Given problem –
According to the profile of Yi-Baker, what was her first job after she moved to California?

Text –
==========
With her progressive approach to certain topics, as well as an extensive background in student affair work, she adds a new element of engagement to De Anza to push students to seek their purpose in life and how education can help them realize those goals.

Growing up in the Seattle, Washington area, Yi-Baker began her educational journey as an undergraduate at Western Washington University which first sparked her interest in student diversity programs such as the Ethnics student center. “I was very involved as a student leader, I was very active with our ethnic student center which was a center that did diversity programing,” said Yi-Baker. This early involvement in engaging within student leadership pushed her to apply to Colorado State to obtain her major Student Affairs and Higher Education.

She explains how this specific field teaches people how to interact with students in helping them engage more in higher education and their development within their own career/life journey. This is how she began her experience as an administrator who focuses on working with students on a developmental level as she explained.

After finishing her major program in Colorado State Univaristy, she moved to California and landed her first job in the mid-nineties as a resident director in UC Davis and later went on to work in the housing program at CSU Monterey, and at Cal Poly Pomona in L.A. After going back to Monterey, she found her dream job at San Jose State University in the cultural center, which is the whole reason she got into student affairs.

“I wanted to work in a cultural center, I wanted to work with primarily students of color, lower socioeconomic students. Doing diversity/ equity inclusion work,” said Yi-Baker.
==========
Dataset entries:
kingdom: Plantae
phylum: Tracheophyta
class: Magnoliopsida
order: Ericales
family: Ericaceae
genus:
==========
Exercise response –
Resident director at UC Davis